TEXT EXCERPT:
-------

Economics Nobel 2004

October 11, 2004 by

Finn Kydland (Carnegie Mellon) and Edward Prescott (Arizona State) have been awarded the Nobel Prize, according to the Swedish Academy of Sciences, for their work on time-consistent policy and the generation of the business cycle. While Austrians have cited their work in criticism of countercyclical policy, Austrians have criticized “real business cycle theory” as not providing a full account of cause of fluctuations. See John P. Cochran: “Capital Based Macroeconomics: Recent Developments and Extensions of Austrian Business Cycle Theory“; and Roger Garrison: “The Austrian Theory of the Business Cycle in the Light of Modern Macreconomics.” Kaza shows that while Prescott and Kydland have largely ignored the Austrian contribution, apart from citing Haberler, other New Classicals have criticized the Austrians; Garrison responds in defense of the Austrian theory. Fritz Machlup (1976) (cited in Garrison) sums up the difference in outlook: “Monetary factors cause the cycle but real phenomena constitute it.” Go here for a full look at Austrian theory.

{ 4 comments }

Roger Garrison October 11, 2004 at 8:56 am

The key innovation attributable to Kydland and Prescott (“time to build”) appeared some 22 years ago. Fifteen years ago, I suggested that “this development could lead to reintroduction of capital theory into macroeconomics” (see excerpt below). Instead, the seeming empirical irregularity that could be resolved only by time-to-build considerations became the basis for discrediting this strand of new-classical theorizing.

In an article forthcoming in the Review of Austrian Economics, Michael Montgomery offers empirical support for the Kydland and Prescott hypothesis. Montgomery uses the more Austrian-oriented term “intertemporal capital complementarity” to capture the same idea.

-------

DATASET EXCERPTS:
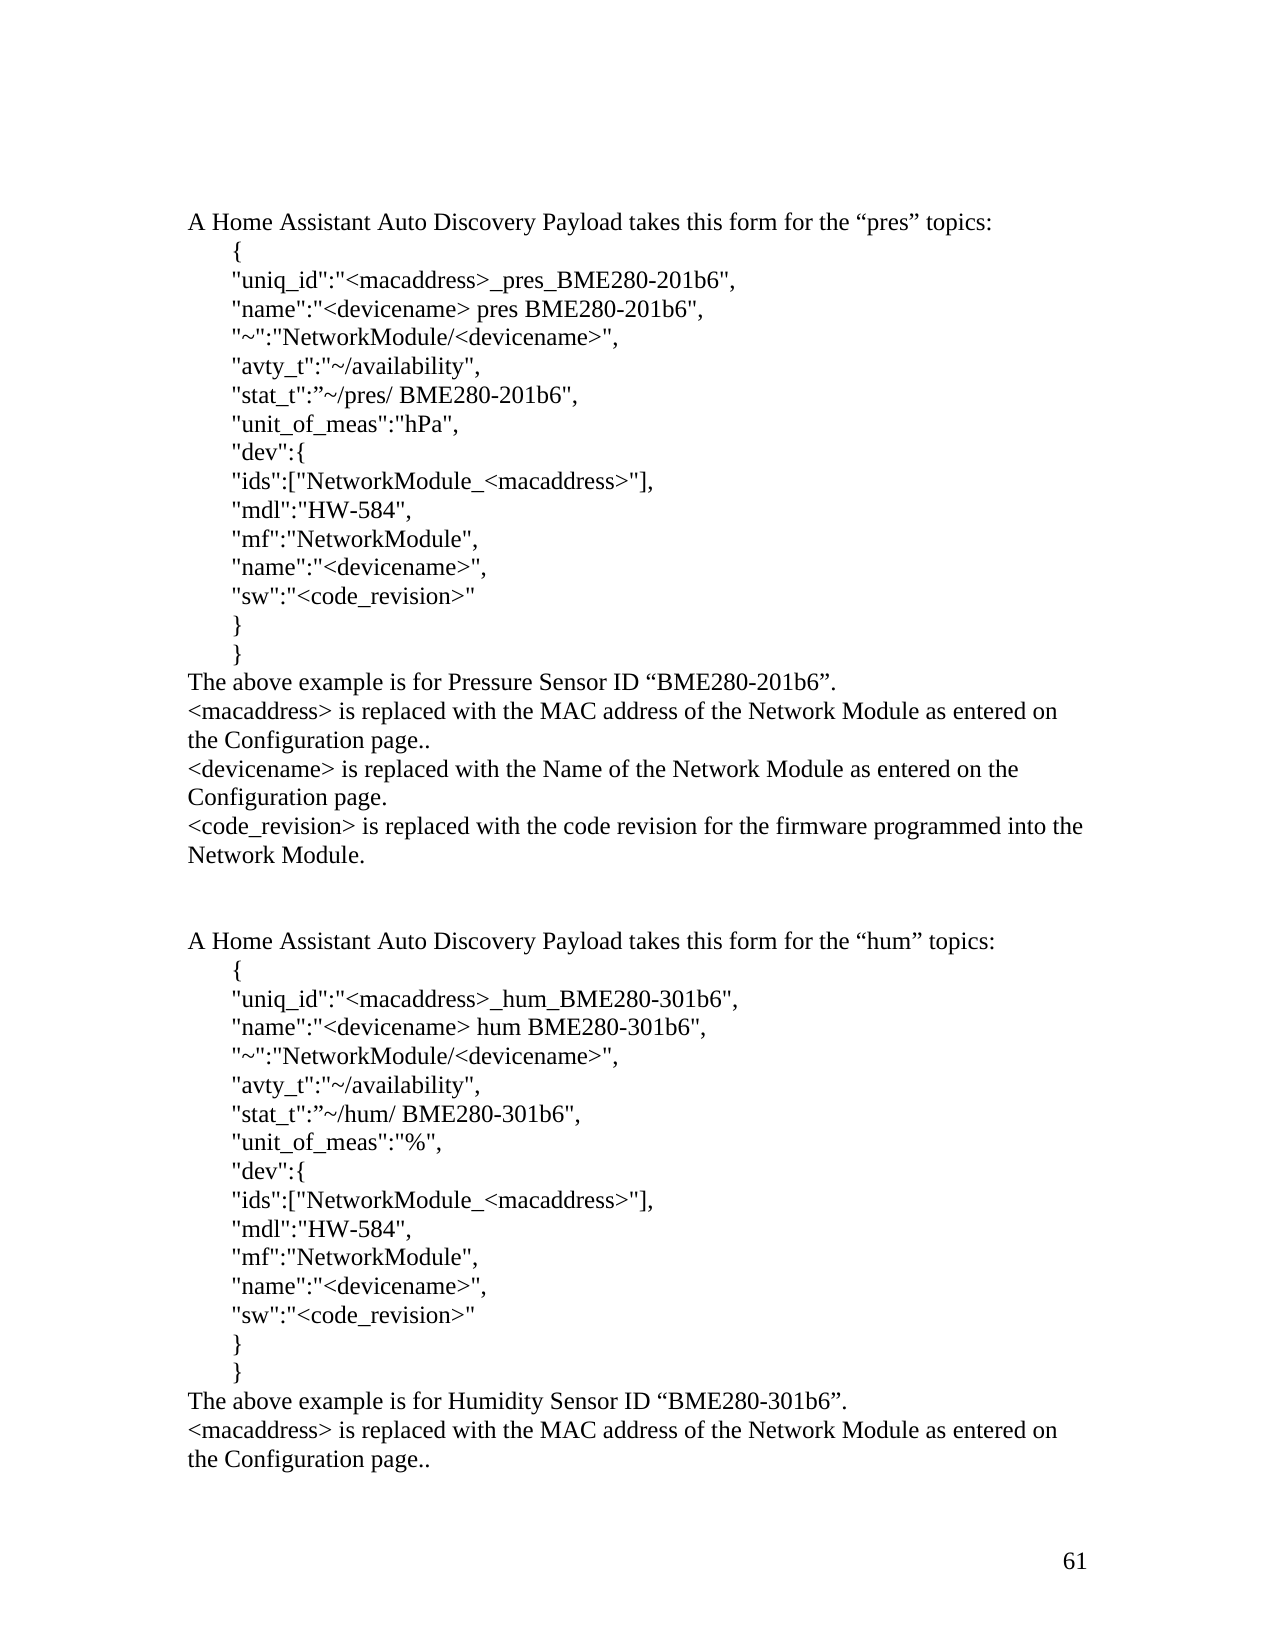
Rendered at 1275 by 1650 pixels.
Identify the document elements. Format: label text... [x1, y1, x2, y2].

text <macaddress> is replaced with the MAC address of the Network Module as entered on the Configuration page.. [187, 1415, 1087, 1472]
text "sw":"<code_revision>" [187, 1300, 1087, 1329]
text "name":"<devicename>", [187, 552, 1087, 581]
text A Home Assistant Auto Discovery Payload takes this form for the “hum” topics: [187, 926, 1087, 955]
text "sw":"<code_revision>" [187, 581, 1087, 610]
text "mf":"NetworkModule", [187, 1242, 1087, 1271]
text "stat_t":”~/pres/ BME280-201b6", [187, 380, 1087, 409]
text "mf":"NetworkModule", [187, 524, 1087, 552]
text A Home Assistant Auto Discovery Payload takes this form for the “pres” topics: [187, 207, 1087, 236]
text "ids":["NetworkModule_<macaddress>"], [187, 1185, 1087, 1214]
text "unit_of_meas":"hPa", [187, 409, 1087, 437]
text } [187, 1329, 1087, 1357]
text "dev":{ [187, 1156, 1087, 1185]
text "~":"NetworkModule/<devicename>", [187, 322, 1087, 351]
text "avty_t":"~/availability", [187, 351, 1087, 380]
text "name":"<devicename>", [187, 1271, 1087, 1300]
text } [187, 639, 1087, 667]
text "uniq_id":"<macaddress>_pres_BME280-201b6", [187, 265, 1087, 294]
text } [187, 610, 1087, 639]
text "stat_t":”~/hum/ BME280-301b6", [187, 1099, 1087, 1127]
text The above example is for Pressure Sensor ID “BME280-201b6”. [187, 667, 1087, 696]
text "dev":{ [187, 437, 1087, 466]
text The above example is for Humidity Sensor ID “BME280-301b6”. [187, 1386, 1087, 1415]
text "unit_of_meas":"%", [187, 1127, 1087, 1156]
text "~":"NetworkModule/<devicename>", [187, 1041, 1087, 1070]
text "avty_t":"~/availability", [187, 1070, 1087, 1099]
text "mdl":"HW-584", [187, 1214, 1087, 1242]
text "uniq_id":"<macaddress>_hum_BME280-301b6", [187, 984, 1087, 1012]
text "mdl":"HW-584", [187, 495, 1087, 524]
text { [187, 955, 1087, 984]
text { [187, 236, 1087, 265]
text "name":"<devicename> pres BME280-201b6", [187, 294, 1087, 322]
text "name":"<devicename> hum BME280-301b6", [187, 1012, 1087, 1041]
text <code_revision> is replaced with the code revision for the firmware programmed into the Network Module. [187, 811, 1087, 869]
text "ids":["NetworkModule_<macaddress>"], [187, 466, 1087, 495]
text <macaddress> is replaced with the MAC address of the Network Module as entered on the Configuration page.. [187, 696, 1087, 754]
text } [187, 1357, 1087, 1386]
text <devicename> is replaced with the Name of the Network Module as entered on the Configuration page. [187, 754, 1087, 811]
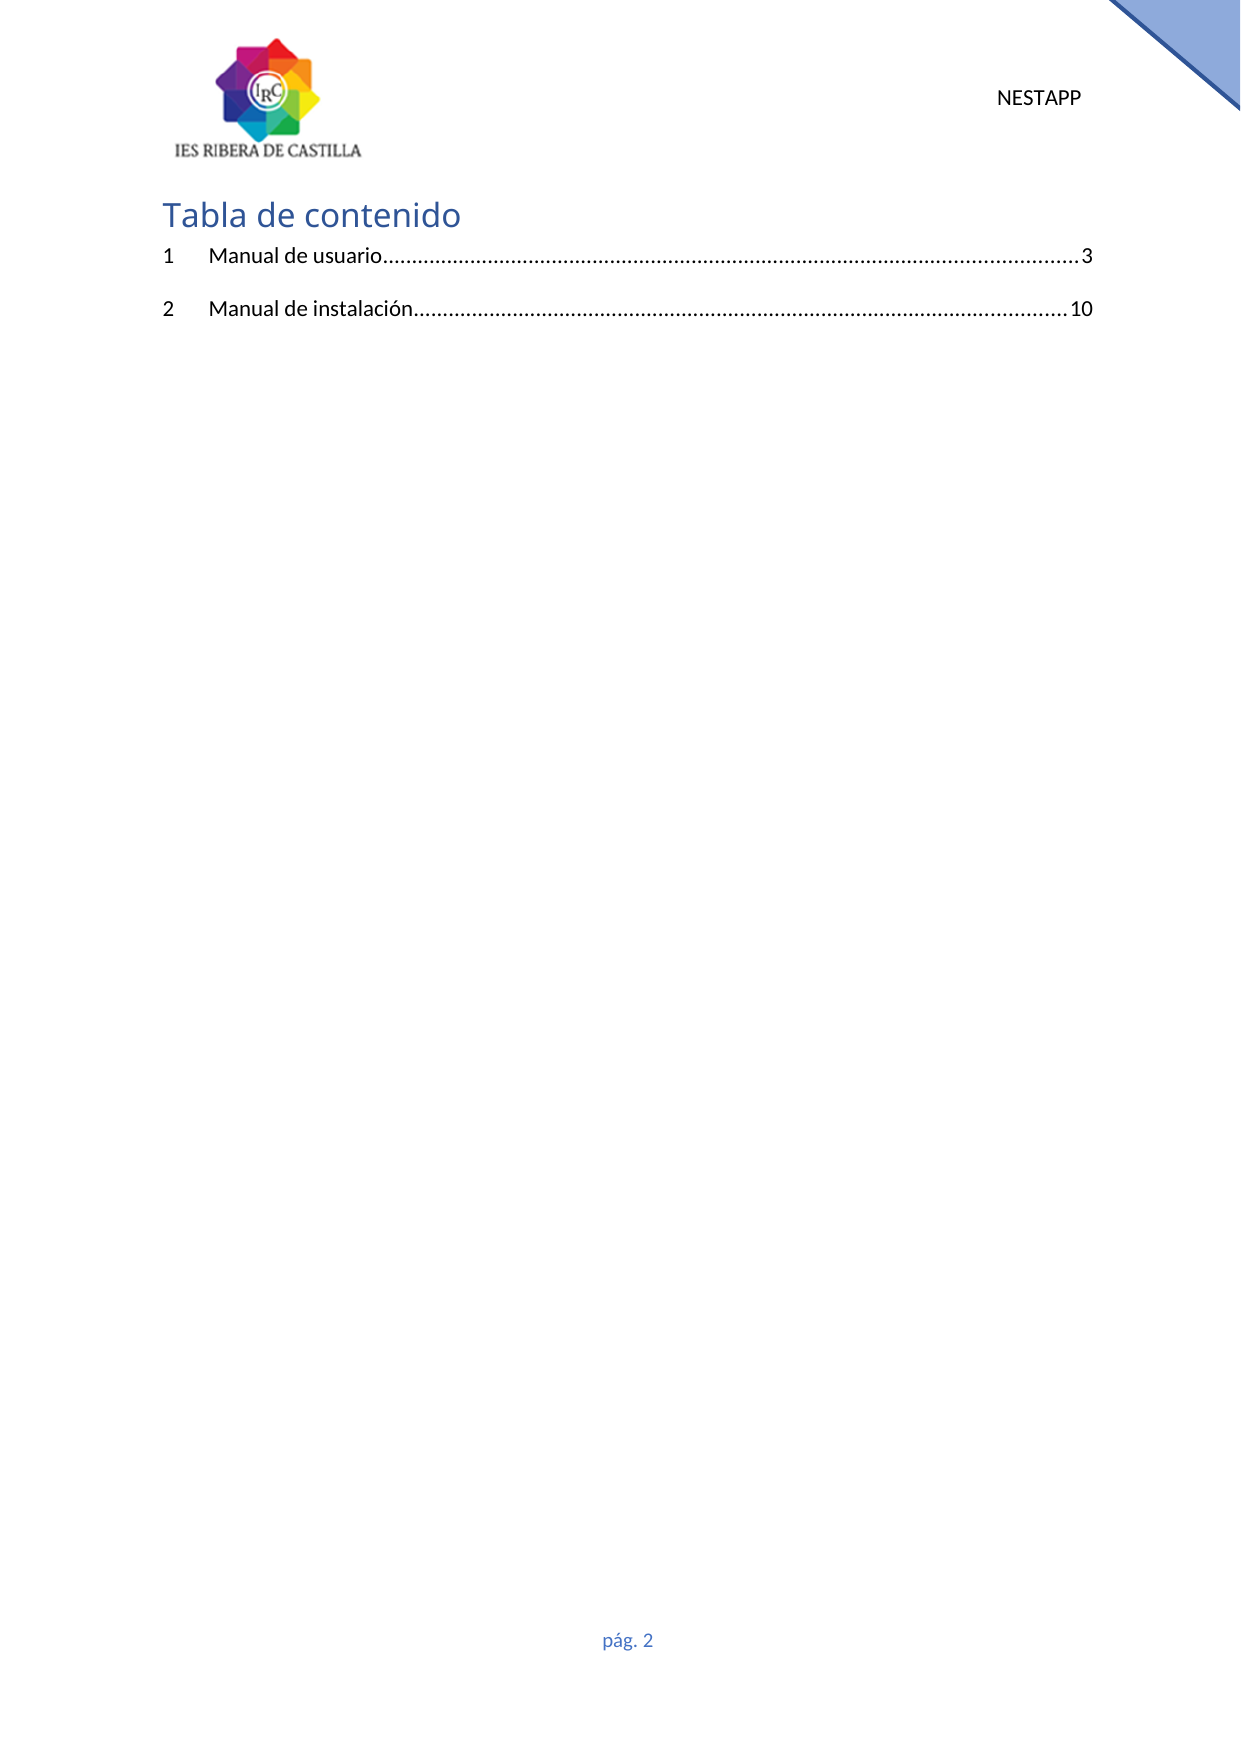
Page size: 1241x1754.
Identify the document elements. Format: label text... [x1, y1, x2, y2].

text 2 Manual de instalación 10 [162, 294, 1093, 322]
text 1 Manual de usuario 3 [162, 241, 1093, 269]
subtitle Tabla de contenido [162, 192, 1093, 237]
picture [173, 29, 366, 164]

-------

EXERCISES TO COMPLETE:
**a.** Quote the passage of the Economics Nobel 2004 post starting at "The key innovation" and ending at "the same idea.".
**b.** List every person the Economics Nobel 2004 post names, each only once.
**c.** Proceed with the Economics Nobel 2004 post, starting after its final sentence.
None of the items is needed for this work.

THE RESPONSES:
**a.**
The key innovation attributable to Kydland and Prescott (“time to build”) appeared some 22 years ago. Fifteen years ago, I suggested that “this development could lead to reintroduction of capital theory into macroeconomics” (see excerpt below). Instead, the seeming empirical irregularity that could be resolved only by time-to-build considerations became the basis for discrediting this strand of new-classical theorizing.

In an article forthcoming in the Review of Austrian Economics, Michael Montgomery offers empirical support for the Kydland and Prescott hypothesis. Montgomery uses the more Austrian-oriented term “intertemporal capital complementarity” to capture the same idea.

**b.**
Finn Kydland
Edward Prescott
John P. Cochran
Roger Garrison
Kaza
Haberler
Fritz Machlup
Michael Montgomery

**c.**
Excerpt from Roger W. Garrison, “The Austrian Theory of the Business Cycle in the Light of Modern Macroeconomics(Link),” Review of Austrian Economics, vol. 3, 1989, pp. 3-29:

One encouraging development within the New Classical school, however, deserves mention. The assumption of rational expectations, coupled with assumptions of costless information and instantaneous market clearing, implies that a monetary disturbance should not have any systematic real effects beyond the period in which the disturbance occurs. Empirical studies, though, reveal a certain persistence of effects. Some New Classicists [Kydland and Prescott, 1982] attempt to account for this persistence by incorporating “time-to-build” considerations into an otherwise capital-free construction. That is, money-induced decisions to initiate a multi-period production process affect in systematic ways the decisions to be made in subsequent periods. While time-to-build was added belatedly and only to resolve a disparity between theory and evidence, this development could lead to reintroduction of capital theory into macroeconomics.

Kydland, Finn E. and Prescott, Edward C. “Time to Build and Aggregate Fluctuations,” Econometrica, vol. 50 no. 6, (November) 1982, pp. 1345-70.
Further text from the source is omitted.